Life has been so hard. I have been working so hard in therapy. My husband and I have started with exposure therapy. It is the hardest thing I have done. To be honest, being intimate scares the living daylights out of me. It's not that I don't love my husband. The flashbacks are terrifying. I can't believe how much they overcome me. Sometimes after a flashback it takes days to recover. My Dr has started me on a new medication. I sat in the Dr's office and cried. I don't want to do this anymore. I have been working part time for a while now. The budget SUCKS. Recently we met with the Bishop and looked over the budget. The only way we will get ahead is if I work full time. Right now I just can't do that. There are days where it is so hard to hold it all together. I break down and cry probably once a day. My emotions are very overwhelming. Do you know I even cried in the aisle of the feminine hygiene aisle because I knew what I needed to do? It was awful.

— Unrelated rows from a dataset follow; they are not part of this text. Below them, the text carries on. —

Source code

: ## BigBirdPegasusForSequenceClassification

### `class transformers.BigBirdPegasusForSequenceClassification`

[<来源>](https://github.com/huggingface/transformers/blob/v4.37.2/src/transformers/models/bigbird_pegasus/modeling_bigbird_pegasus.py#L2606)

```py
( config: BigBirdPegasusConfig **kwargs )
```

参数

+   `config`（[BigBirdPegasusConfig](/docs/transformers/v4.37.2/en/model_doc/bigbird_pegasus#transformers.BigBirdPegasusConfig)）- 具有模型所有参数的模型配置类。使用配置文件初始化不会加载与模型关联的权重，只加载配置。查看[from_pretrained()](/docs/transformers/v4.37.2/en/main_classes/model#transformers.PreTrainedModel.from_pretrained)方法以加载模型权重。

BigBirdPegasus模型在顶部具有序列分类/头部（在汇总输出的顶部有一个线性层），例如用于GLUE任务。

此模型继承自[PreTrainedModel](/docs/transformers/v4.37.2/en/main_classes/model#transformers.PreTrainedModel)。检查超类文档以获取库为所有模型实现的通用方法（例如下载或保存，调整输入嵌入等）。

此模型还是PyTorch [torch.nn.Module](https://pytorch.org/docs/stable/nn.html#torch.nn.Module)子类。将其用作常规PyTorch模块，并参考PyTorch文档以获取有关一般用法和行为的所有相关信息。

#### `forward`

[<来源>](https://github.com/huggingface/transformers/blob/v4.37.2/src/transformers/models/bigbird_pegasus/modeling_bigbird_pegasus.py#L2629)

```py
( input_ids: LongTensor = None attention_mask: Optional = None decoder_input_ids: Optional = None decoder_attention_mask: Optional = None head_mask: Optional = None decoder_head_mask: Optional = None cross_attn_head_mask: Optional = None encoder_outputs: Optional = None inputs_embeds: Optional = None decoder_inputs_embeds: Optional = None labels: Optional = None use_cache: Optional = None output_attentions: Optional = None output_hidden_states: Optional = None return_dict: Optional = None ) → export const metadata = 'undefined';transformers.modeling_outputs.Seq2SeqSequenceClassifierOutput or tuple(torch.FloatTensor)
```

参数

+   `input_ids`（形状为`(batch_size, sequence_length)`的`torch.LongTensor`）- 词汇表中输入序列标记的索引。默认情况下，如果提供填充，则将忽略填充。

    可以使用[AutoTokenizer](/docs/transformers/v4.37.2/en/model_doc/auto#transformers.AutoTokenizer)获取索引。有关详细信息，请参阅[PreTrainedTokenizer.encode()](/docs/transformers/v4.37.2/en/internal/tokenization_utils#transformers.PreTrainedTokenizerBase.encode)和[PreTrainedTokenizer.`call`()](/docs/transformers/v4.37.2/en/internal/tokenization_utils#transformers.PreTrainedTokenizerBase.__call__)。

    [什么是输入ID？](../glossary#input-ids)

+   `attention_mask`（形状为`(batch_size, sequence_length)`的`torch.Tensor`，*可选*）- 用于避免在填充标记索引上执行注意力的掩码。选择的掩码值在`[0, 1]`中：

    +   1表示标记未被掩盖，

I love my husband, this has taken a lot out of us. My kids are great kids but they are tired too. Some days they get angry when I have therapy. Then they get angry when I give up. I am tired all the time. My new medication does not make it easy for me to sleep. A couple days ago I couldn't sleep and so I got up and went for my walk. It was 5:00. I thought that lots of people would be out exercising. Well, come to find out they aren't. So, there I was in the dark by myself and I was FREAKED OUT! Every bush looked like a person, every little noise made my heart jump. I even looked at my cell phone and found that at one point on my walk I walked a 7.30 minute mile (that is how freaked out I was!!!!). About a year ago I made a deal with my therapist that I would not go walking before 6:00 because I was going like at 4:00 or 4:30 and it was not safe for me to do that. Well I rationalized big time because since I made the deal with my old therapist I felt that it didn't apply. So needless to say, I am going to make the same deal again with my new therapist because it was not a good experience for me and it again, it took days for me to recover.
My therapist is hard. I do appreciate how hard he works for me. I keep telling me that he owes me a "rent a friend" even for 10 minutes. Last week, we had a "rent a friend" session, needless to say, I missed the hard work (not really, I just think I needed to process some things and I totally danced around the issue.) It is not easy to share very intimate personal issues.